Puis, de là, ils l’emmènent pour le crucifier,
et ils réquisitionnent, pour porter sa croix,
un passant, Simon de Cyrène,
le père d’Alexandre et de Rufus,
qui revenait des champs (Mc 15, 20-21)
Les
trois évangiles synoptiques font allusion au fait que, sur le chemin qui l’a
conduit au Golgotha, Jésus a été aidé par un homme, qui fut contraint par les
soldats (et on imagine avec quelle violence et quel arbitraire) de porter la
croix avec lui. De cet homme, qui aurait pu rester un personnage anonyme de l’évangile,
nous savons le nom : Simon ; nous savons également d’où il était :
de Cyrène. Cette ville de Cyrène était une cité prospère des bords de la Méditerranée,
sur le territoire de l’actuelle Libye. La ville avait été fondée par les Grecs
au VIIe siècle av. J.C., et une importante communauté juive s’y
était établie[1]. Il n’est
pas étonnant que pour la Pâque, fête de pèlerinage, des Juifs de Cyrène se
soient rendus à Jérusalem pour les exigences du culte. Le jour de la Pentecôte
également, on comptera parmi les auditeurs de saint Pierre des Cyrénéens
(Ac 2, 10) : à l’époque de Jésus, les hommes se déplaçaient, les
voyages étaient fréquents pour cause de commerce ou de religion.
Ce
que je veux relever est surtout ceci : Simon de Cyrène était donc Libyen. Celui
qui a aidé Jésus à porter sa croix, celui qui a été, peut-être malgré lui,
associé du plus près à la souffrance de Jésus était originaire de cette terre d’Afrique
du Nord qui n’avait pas fini de souffrir. Tous, nous connaissons l’actualité de
la Libye ; nous ne sommes pourtant pas capable d’imaginer, depuis notre confort,
quelles angoisses permanentes, quels deuils, quels désespoirs les habitants de
ce pays doivent endurer au quotidien. Il y a dans cette région des frères
chrétiens qui souffrent, des hommes, des femmes, des enfants, chrétiens ou non,
qui doivent supporter des épreuves que personne ne mérite.

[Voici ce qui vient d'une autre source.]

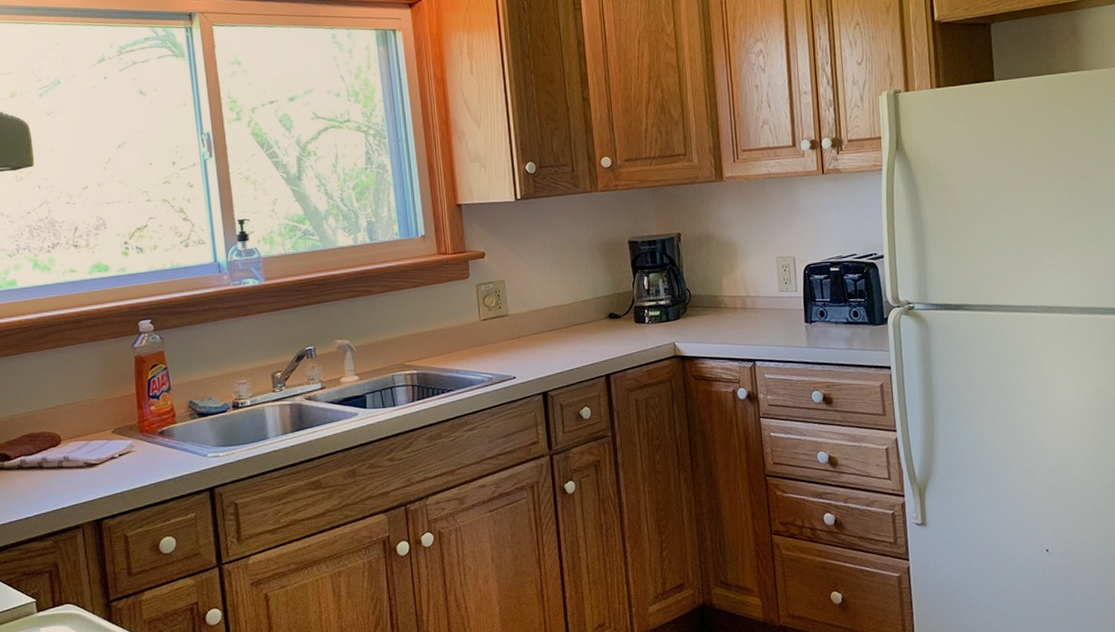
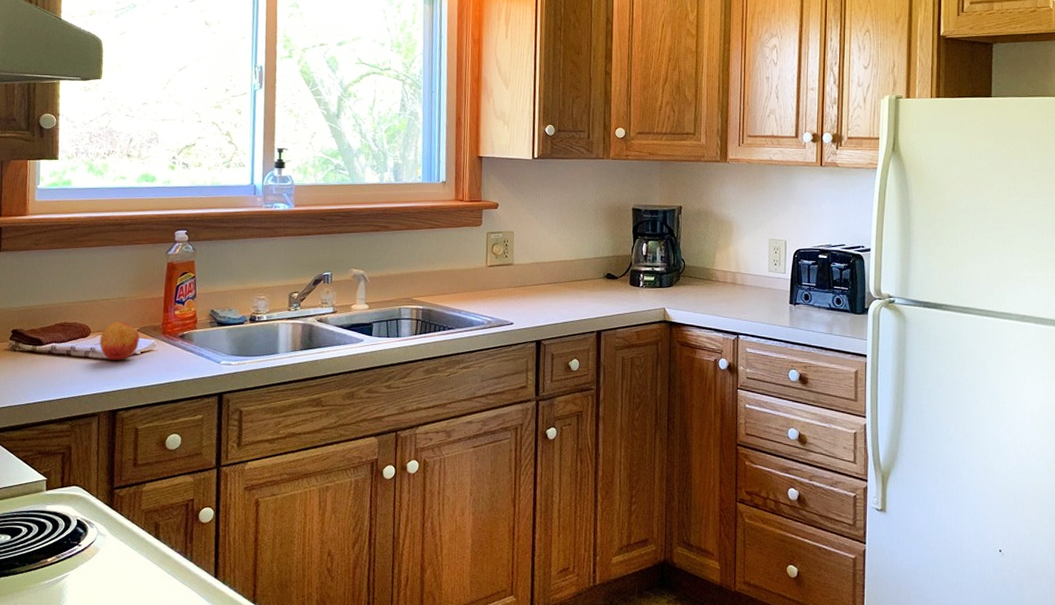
fruit: none [72,424,116,468] -> present [99,321,140,361]

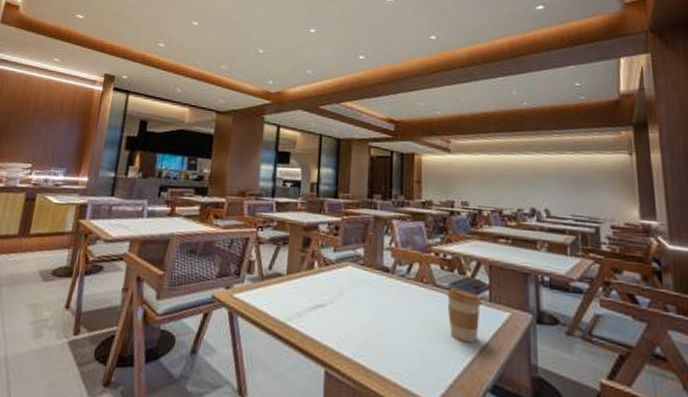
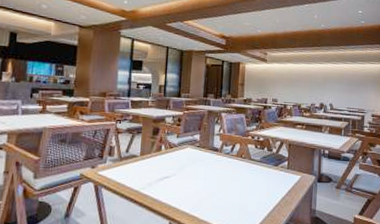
coffee cup: present [447,287,481,343] -> none [258,160,282,198]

En voyant dans ces
hommes de lointains parents de ce Simon, nous pouvons considérer que son geste contenait
une valeur prophétique : il associait tous les Libyens à la souffrance de
Jésus.
En
priant pour les chrétiens pris dans les violences du monde, en pensant à tous
les hommes qui portent injustement des croix trop lourdes, nous devons faire
cet effort de bien voir le concret de leurs épreuves. Il y a une manière de
prier qui reste abstraite, lointaine, distante. On pense parfois que Jésus a
souffert, mais qu’il ne souffre plus. Nous recherchons la « communion à ses
souffrances »
(Ph 3, 10) sans nous impliquer tellement. Ce n’est pas une vraie manière
de prier. Pour prier sérieusement, il faut être à côté de Jésus, comme Simon,
et, comme lui, représenter réellement la souffrance de tous nos frères. En
pensant à ce Libyen qui préfigurait, près de Jésus, tout ce que son peuple
aurait à endurer, ayons le courage d’un instant de ferveur et de vraie compassion.
Que notre prière nous donne de ressentir la douleur du monde, pour la
transfigurer dans la charité de la croix.